Let’s take an actual example and see how this will play out: at the start of February, Danny Willett won a Euro event. Three weeks later, he was the third-highest-priced golfer in the Valspar Championship. You need to decide whether to roster him. You have his conventional data and his strokes gained data side by side, and you know strokes gained is missing an outright win. How do you resolve the gap in the data and make a go/no-go decision?

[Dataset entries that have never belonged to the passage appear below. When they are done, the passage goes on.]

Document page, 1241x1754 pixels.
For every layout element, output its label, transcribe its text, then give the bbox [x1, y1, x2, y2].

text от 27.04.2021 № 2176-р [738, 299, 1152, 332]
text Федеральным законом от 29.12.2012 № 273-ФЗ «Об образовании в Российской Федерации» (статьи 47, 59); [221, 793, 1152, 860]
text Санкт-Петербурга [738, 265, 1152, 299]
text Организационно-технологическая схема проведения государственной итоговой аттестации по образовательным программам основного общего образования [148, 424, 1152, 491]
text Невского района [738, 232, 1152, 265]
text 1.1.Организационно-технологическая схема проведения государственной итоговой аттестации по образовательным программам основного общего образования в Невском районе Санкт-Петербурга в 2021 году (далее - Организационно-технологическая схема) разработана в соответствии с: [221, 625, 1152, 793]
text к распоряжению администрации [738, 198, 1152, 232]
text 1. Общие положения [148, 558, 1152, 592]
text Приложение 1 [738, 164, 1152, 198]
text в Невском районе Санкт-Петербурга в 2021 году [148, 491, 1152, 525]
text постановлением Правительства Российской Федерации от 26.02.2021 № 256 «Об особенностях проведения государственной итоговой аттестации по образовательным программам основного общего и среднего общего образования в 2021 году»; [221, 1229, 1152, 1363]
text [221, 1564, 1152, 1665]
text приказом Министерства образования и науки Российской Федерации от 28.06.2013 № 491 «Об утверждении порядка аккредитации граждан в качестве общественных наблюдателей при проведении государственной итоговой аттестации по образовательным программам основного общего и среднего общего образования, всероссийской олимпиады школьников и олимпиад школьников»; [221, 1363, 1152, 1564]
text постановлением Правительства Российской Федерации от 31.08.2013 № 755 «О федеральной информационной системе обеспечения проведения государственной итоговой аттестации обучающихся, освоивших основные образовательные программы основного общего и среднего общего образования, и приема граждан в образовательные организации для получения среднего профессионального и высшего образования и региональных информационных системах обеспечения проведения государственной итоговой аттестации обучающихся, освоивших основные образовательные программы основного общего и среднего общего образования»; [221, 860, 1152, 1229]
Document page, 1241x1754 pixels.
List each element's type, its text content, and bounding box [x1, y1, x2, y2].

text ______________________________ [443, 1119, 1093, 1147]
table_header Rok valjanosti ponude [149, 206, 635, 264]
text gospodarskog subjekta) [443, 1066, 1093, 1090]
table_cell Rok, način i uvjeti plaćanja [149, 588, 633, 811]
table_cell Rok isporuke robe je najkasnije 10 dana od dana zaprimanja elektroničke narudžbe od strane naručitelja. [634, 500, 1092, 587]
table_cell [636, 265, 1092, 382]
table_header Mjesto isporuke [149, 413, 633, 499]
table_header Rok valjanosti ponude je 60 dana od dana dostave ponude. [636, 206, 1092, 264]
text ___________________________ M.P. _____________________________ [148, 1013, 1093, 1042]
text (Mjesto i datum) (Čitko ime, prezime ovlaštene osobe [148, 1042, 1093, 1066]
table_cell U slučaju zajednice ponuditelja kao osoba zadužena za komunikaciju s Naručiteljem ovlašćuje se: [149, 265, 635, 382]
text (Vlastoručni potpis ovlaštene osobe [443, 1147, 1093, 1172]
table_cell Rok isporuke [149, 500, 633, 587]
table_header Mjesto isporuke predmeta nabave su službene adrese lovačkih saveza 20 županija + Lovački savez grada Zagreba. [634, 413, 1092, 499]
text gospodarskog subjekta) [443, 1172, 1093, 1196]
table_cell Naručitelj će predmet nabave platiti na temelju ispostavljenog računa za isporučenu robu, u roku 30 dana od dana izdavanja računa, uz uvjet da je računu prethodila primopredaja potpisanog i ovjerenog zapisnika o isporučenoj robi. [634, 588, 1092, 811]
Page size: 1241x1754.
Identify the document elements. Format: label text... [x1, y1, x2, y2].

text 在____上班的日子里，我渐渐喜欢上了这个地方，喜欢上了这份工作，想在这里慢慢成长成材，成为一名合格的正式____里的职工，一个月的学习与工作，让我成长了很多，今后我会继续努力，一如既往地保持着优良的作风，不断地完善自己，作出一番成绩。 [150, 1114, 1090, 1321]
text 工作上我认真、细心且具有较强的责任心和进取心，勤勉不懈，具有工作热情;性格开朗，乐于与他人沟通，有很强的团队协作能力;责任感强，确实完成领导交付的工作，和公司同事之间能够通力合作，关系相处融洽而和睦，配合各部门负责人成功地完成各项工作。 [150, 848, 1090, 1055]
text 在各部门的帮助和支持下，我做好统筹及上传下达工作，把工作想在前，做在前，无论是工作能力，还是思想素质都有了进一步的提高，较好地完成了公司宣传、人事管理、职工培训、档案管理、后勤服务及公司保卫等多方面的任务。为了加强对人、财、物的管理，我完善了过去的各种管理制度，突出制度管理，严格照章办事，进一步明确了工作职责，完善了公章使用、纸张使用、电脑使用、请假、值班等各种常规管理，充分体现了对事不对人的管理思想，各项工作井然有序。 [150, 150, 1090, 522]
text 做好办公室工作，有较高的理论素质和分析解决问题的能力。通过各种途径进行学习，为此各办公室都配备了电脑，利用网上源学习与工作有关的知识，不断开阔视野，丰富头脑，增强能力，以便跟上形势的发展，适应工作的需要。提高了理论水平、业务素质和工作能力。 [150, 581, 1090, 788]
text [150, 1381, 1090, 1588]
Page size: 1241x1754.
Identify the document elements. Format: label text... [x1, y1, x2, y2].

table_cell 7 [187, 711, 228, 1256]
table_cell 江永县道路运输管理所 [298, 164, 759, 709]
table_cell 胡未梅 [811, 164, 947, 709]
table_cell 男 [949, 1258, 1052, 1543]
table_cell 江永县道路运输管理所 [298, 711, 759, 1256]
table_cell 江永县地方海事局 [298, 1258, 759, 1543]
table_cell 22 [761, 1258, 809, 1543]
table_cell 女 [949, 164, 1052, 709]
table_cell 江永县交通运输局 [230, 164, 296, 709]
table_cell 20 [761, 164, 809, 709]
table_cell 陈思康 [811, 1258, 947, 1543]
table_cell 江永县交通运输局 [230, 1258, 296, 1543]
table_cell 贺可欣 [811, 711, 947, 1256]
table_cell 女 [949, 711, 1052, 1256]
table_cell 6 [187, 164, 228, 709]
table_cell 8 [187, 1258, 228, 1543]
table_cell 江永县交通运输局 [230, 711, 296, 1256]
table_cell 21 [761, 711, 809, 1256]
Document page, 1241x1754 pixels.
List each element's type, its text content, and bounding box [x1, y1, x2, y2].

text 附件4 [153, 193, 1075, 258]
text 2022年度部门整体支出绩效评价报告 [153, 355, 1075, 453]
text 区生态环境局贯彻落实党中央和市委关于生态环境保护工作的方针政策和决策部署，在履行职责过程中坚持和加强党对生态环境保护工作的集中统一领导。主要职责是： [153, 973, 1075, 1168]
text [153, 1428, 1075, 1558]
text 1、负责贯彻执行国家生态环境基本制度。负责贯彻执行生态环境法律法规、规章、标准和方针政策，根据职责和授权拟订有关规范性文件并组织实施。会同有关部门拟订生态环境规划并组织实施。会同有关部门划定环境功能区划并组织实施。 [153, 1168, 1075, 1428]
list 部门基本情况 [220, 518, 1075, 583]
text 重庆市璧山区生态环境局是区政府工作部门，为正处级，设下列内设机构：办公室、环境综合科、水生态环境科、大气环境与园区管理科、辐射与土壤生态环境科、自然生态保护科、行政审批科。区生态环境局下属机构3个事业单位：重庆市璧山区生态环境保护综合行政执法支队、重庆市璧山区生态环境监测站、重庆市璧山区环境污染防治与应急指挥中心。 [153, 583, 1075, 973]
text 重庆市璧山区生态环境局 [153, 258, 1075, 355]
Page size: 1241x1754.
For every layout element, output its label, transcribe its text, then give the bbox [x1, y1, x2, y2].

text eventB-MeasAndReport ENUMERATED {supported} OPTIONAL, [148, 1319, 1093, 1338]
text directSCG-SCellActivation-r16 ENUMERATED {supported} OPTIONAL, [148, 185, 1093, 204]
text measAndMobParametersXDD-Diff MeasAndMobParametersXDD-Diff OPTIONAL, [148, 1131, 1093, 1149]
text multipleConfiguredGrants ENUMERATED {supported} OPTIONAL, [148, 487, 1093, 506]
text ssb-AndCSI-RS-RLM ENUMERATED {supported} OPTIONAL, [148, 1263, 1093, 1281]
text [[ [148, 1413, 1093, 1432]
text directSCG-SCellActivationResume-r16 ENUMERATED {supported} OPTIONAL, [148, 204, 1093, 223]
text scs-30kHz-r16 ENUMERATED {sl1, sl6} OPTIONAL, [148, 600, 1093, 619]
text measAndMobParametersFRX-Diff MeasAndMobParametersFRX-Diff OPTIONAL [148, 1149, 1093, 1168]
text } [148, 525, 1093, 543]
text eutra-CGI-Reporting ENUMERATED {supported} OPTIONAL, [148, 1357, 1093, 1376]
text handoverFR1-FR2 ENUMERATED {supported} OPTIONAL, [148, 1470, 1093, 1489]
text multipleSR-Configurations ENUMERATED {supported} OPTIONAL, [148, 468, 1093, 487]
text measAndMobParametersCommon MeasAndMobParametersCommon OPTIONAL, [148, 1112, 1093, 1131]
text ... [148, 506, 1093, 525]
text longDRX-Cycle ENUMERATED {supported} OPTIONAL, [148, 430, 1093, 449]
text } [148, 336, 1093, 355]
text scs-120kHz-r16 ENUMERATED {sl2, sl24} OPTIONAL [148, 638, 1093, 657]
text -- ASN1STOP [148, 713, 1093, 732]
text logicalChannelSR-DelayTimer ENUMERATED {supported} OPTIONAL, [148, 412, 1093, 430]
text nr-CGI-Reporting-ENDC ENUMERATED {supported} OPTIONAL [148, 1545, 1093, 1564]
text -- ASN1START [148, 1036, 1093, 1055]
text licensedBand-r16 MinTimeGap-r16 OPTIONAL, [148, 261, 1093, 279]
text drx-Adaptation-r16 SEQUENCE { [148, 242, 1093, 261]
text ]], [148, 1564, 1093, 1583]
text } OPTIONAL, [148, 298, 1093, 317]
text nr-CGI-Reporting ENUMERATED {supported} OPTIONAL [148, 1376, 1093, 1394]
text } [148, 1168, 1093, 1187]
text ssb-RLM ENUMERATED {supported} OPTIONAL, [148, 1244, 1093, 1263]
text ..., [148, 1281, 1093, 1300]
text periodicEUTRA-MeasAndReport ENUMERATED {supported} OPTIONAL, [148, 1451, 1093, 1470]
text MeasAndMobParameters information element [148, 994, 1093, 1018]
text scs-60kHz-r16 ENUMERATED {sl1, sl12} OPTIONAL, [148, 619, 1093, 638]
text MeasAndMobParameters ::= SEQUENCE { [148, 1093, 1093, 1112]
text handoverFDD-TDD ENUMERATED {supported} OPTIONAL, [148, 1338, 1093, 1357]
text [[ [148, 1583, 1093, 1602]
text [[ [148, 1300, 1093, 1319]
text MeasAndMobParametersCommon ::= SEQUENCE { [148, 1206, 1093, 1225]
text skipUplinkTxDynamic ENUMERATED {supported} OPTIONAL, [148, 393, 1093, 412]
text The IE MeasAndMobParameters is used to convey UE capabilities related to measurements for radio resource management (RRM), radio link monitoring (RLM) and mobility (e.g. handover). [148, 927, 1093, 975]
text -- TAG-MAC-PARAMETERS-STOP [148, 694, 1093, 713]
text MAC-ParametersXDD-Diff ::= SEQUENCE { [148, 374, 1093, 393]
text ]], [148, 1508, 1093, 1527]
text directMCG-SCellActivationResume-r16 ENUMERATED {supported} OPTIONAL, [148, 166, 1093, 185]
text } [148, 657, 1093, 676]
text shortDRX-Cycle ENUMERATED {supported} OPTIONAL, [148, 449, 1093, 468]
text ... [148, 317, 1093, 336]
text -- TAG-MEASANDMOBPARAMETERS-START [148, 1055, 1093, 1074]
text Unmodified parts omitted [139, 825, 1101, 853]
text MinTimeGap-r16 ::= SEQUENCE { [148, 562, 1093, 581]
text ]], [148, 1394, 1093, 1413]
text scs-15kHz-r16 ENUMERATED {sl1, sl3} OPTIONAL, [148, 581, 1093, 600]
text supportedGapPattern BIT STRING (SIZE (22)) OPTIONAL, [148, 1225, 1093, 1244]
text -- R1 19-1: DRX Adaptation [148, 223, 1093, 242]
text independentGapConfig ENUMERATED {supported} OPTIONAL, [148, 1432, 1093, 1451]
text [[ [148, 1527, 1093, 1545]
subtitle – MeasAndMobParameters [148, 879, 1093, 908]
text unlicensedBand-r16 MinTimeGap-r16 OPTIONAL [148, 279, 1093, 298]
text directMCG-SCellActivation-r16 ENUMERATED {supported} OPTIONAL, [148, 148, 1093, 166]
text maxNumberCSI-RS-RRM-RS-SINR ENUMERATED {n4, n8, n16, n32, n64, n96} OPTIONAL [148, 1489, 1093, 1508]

  • Do you ignore him and stick to PGA players only, where you’ll have full strokes gained data? You’re sticking your head in the sand on purpose and missing a lot of potential value.

 

  • Do you try to translate conventional data into strokes gained equivalents? That’s a really error-prone process, since there’s no way to know if you’re doing the translation correctly and potentially doing more harm than good. At that point, why not just use conventional data, since it’s already an apples-to-apples comparison?

 

  • Do you limit the use of strokes gained to tiebreaking purposes when you’re stuck between two players (Danny Willett vs. Patrick Reed, for example)? That’s closer to a reasonable response, but it still doesn’t address the gap in the data. Also, look at where you’ve ended up going this route: strokes gained has no longer become the primary metric you use for evaluation, but rather a third-tier tiebreaker.  And that proves the overall point that it’s not nearly as important as you might think.

 

I still believe additional information should only lead to better predictions, and there is a theoretical way to resolve all of these gaps with a sound methodology. But that solution will be full of gray areas and introduce massive amounts of subjectivity, which is in direct opposition to the spirit of our PGA product.

If I thought strokes gained was this massive fountain of edge that made the subjectivity worth it, I would include it, but all of the data and potential uses point to the costs outweighing the benefits too often. I am still excited at ShotLink data being used to advance golf analytics in general, but remember: it was never intended to be used to develop out-of-sample predictions.

So let’s stop pretending like it has to be used in DFS.